Role reversal as Liberals belt Labor with class war rhetoric

[This article was published by the Age in Melbourne, 2 June 2011.]

http://www.theage.com.au/opinion/politics/role-reversal-as-liberals-belt...

Once the Australian working class was oppressed by big business. Today it suffers under the yoke of actors and actresses.

Is it just me, or have others noticed that the Liberal Party under Tony Abbott has become the party of class war, class envy and class hate?

In an astounding rhetorical trick Cate Blanchett is attacked as a symbol of wealth and power for speaking out on climate change. Yet dollar for dollar, she barely rates against genuinely wealthy Australians such as mining heiress Gina Rinehart who is a generous supporter of the climate denial movement.

When Tony Abbott stands at the dispatch box and channels V.I. Lenin speaking passionately about Australia's 'working people' and his plan to save them, the world has gone topsy turvey.

Yet this is not new. Conservatives first discovered the working class in about January or February 1980 when Ronald Reagan's campaign for the US presidency began in earnest. Reagan's strategists found they could harvest the votes of ordinary Americans by attacking 'the elites' and appealing to 'traditional values'. Low paid and unemployed Republican voters became known as 'Reagan Democrats'.

The US neo-conservatives developed a whole theory which blamed everything wrong in the US on 'the new class', a vague, contemptuous description of rival intellectuals who supported the welfare state and civil rights. In Britain, the Thatcher's Tories attacked 'the chattering classes'.

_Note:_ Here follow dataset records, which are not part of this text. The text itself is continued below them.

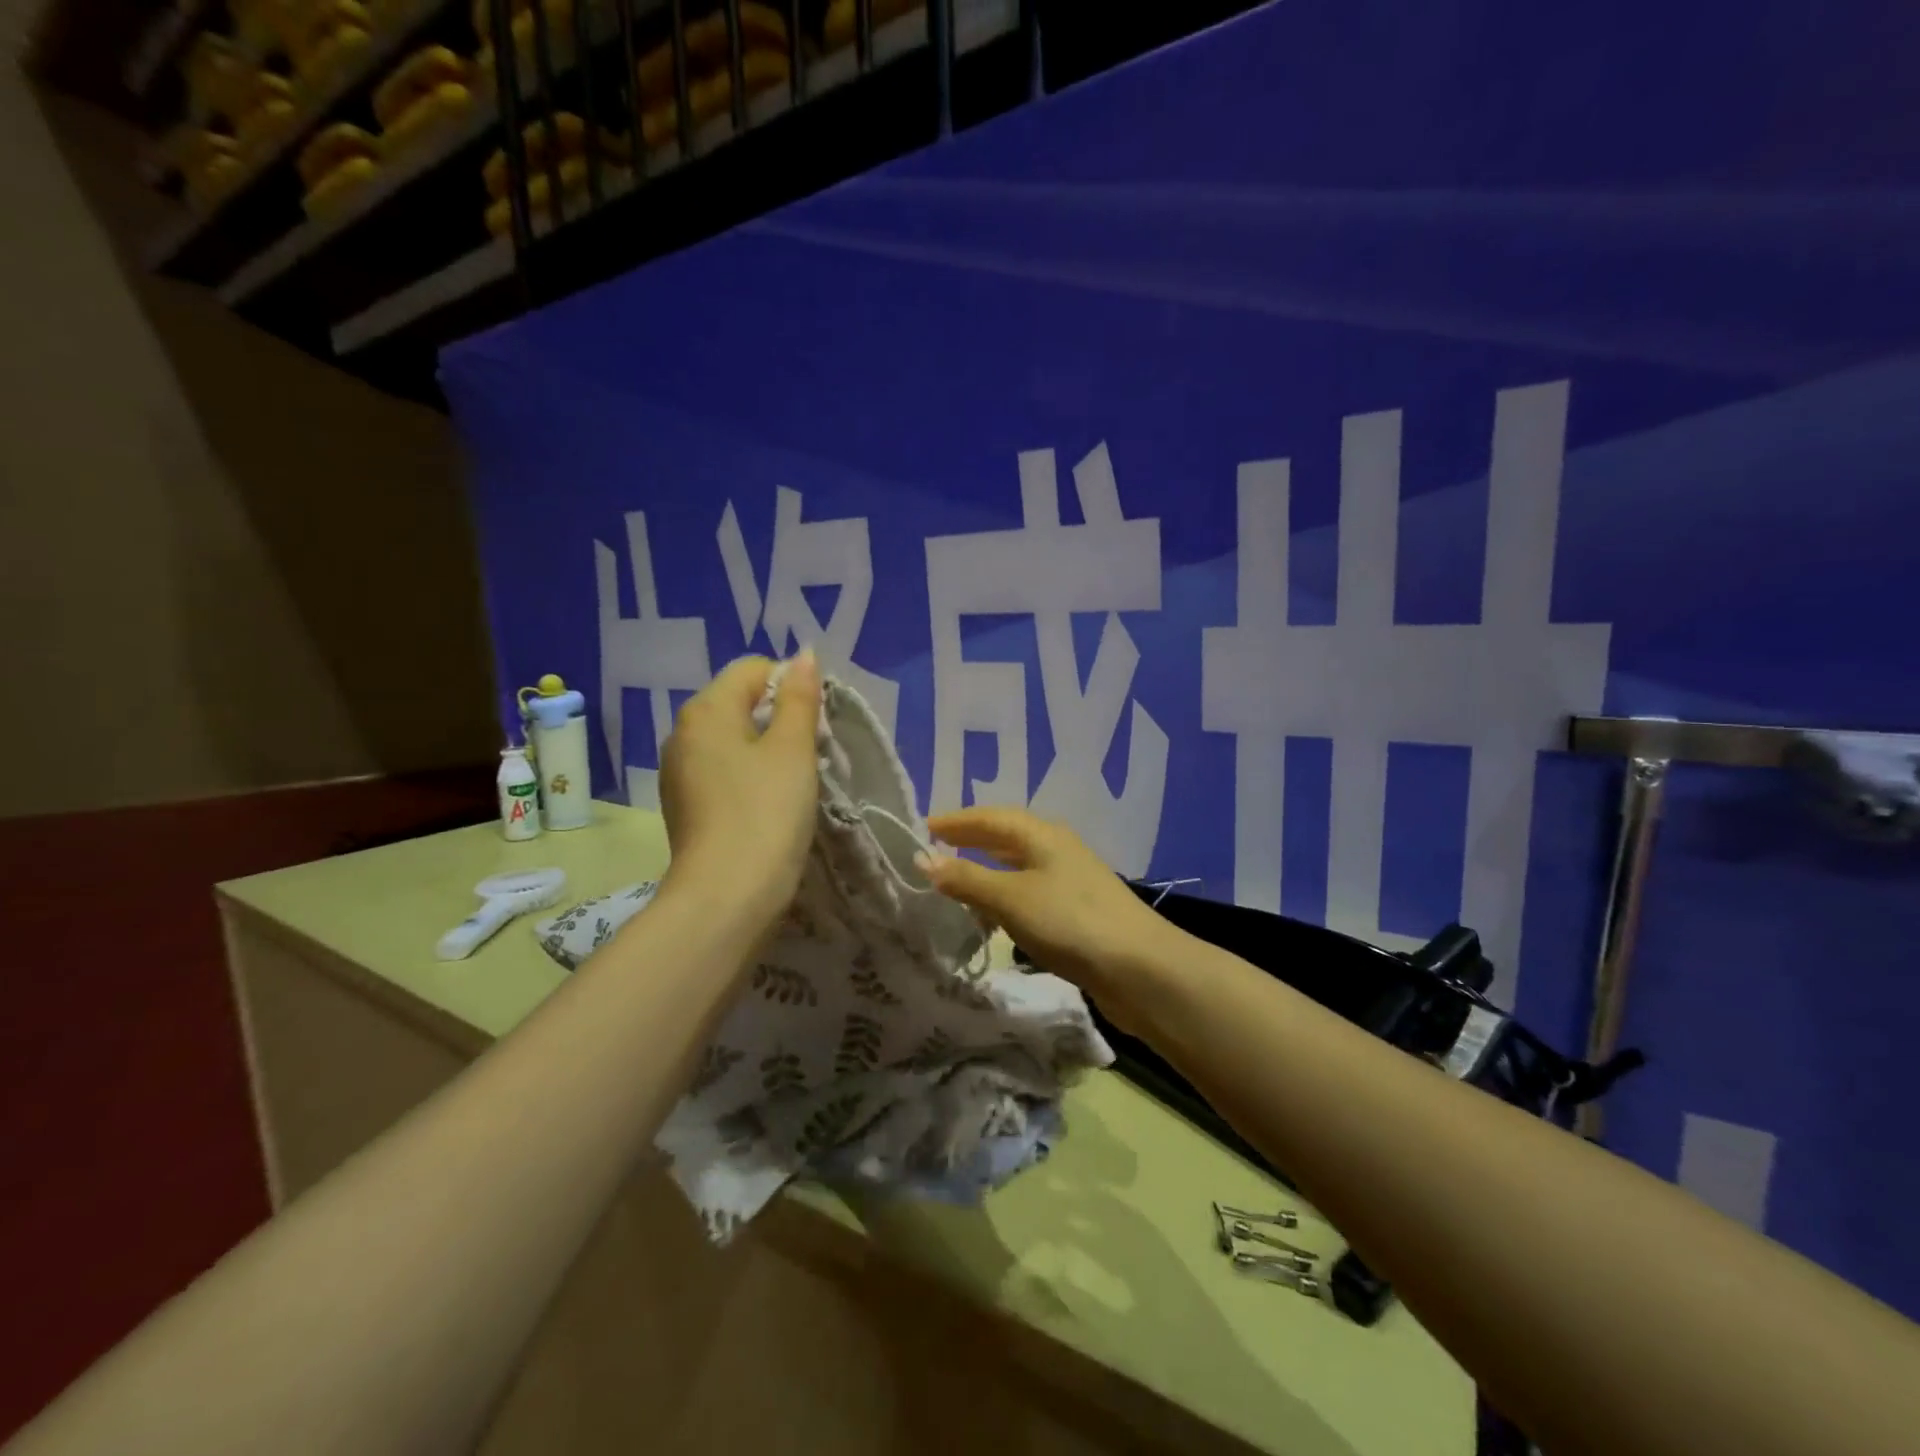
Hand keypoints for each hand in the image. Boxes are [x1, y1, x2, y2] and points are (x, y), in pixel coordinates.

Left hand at [658, 652, 820, 925]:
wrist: (726, 896)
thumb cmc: (766, 812)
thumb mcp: (793, 749)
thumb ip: (800, 697)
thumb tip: (804, 655)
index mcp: (706, 709)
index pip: (754, 669)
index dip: (793, 685)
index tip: (817, 723)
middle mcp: (683, 732)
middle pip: (740, 702)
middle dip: (780, 717)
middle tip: (811, 752)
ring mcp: (678, 771)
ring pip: (732, 739)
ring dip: (766, 748)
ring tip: (793, 781)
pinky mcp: (684, 804)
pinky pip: (722, 770)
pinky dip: (748, 775)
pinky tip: (767, 804)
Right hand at [919, 807, 1172, 1016]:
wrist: (1139, 969)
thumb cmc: (1070, 922)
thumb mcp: (1011, 898)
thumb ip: (967, 879)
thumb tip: (924, 859)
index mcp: (1042, 835)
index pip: (990, 817)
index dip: (956, 821)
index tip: (922, 827)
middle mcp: (1056, 849)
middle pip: (1006, 838)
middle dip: (970, 842)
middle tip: (934, 851)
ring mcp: (1070, 881)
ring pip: (1017, 867)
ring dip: (986, 871)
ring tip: (955, 884)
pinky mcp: (1077, 912)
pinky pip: (1028, 893)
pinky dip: (1003, 898)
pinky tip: (993, 918)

When John Howard was Opposition leader (as Tony Abbott is now) he attacked 'powerful vested interests' which crushed the battlers in Australia. 'The families battling to give their children a break, hardworking employees battling to get ahead, small business battling to survive, older Australians battling to preserve their dignity,' he said.

Who were the vested interests who oppressed Howard's battlers'? It was not greedy banks or ruthless employers. It was 'chardonnay sipping, inner-city elites', shadowy, all-purpose targets of hate.

The anti-elitist rhetoric which has swamped political discourse in Australia has been studied by a number of scholars. Two academics, Sean Scalmer and Murray Goot of Macquarie University examined several Australian newspapers, focussing especially on columnists such as the Daily Telegraph's Piers Akerman and the Herald Sun's Andrew Bolt.

Anti-elite culture warriors, they found, resorted to Australians' well-known sympathy for the underdog. This was the basis for a rhetorical trick which portrayed a distorted image of the liberal-Left as an extraordinarily powerful and all conquering force. Its critics, often rich and rightwing, were embattled and intimidated.

Apart from allowing powerful voices to play the victim, this populist discourse has a sinister side, they said. It debated issues with extreme and violent language. Those with different opinions were enemies, not adversaries in debate. Scalmer and Goot argued that 'The differences between adversaries are tactical; those that separate enemies are moral. Enemies ... are evil. Unlike adversaries, they cannot be tolerated, only destroyed.'

Today this political rhetoric is fostered by the US Tea Party and climate deniers world wide.

To those with a long memory the seizure of anti-elite rhetoric by the Right has a funny, familiar ring. Simply put, it is a distorted echo of old-style Labor rhetoric which strongly identified with the underdog and challenged big business. The Right's rhetoric is the result of a clever ideological smash and grab raid on the rhetoric of the Left.

In her book , Australian Liberals and the Moral Middle Class, political analyst Judith Brett from La Trobe University argued that the genius of conservatives like John Howard was that they simultaneously advanced their policies in a way that challenged Labor's core historic identity.

This identity historically grew from the poor and the working class which railed against the power of money and privilege. The antidote was the collective power of ordinary Australians, expressed in trade unions or in progressive governments.

In recent years Labor took this support for granted and desperately sought respectability. The price of respectability was that it dropped its so-called class war rhetoric. Tony Abbott was happy to scoop up the bullets and fire them back at their original owner, now disarmed.

Today the fire-power of money and privilege still exists. It was exercised brutally by mining industry's campaign against the mining tax. Yet Labor was paralysed rhetorically. It dared not use 'class war' rhetoric, even against an industry that employs very few people and whose profits largely disappear overseas.

If Labor wants to stop being used as a punching bag it could do worse than take off the gloves and start talking about the real consequences for ordinary people when climate change begins to hit. The rich will protect themselves against its effects and Labor's battlers will suffer the most.

Ordinary Australians oppressed by actors? That's Theatre of the Absurd.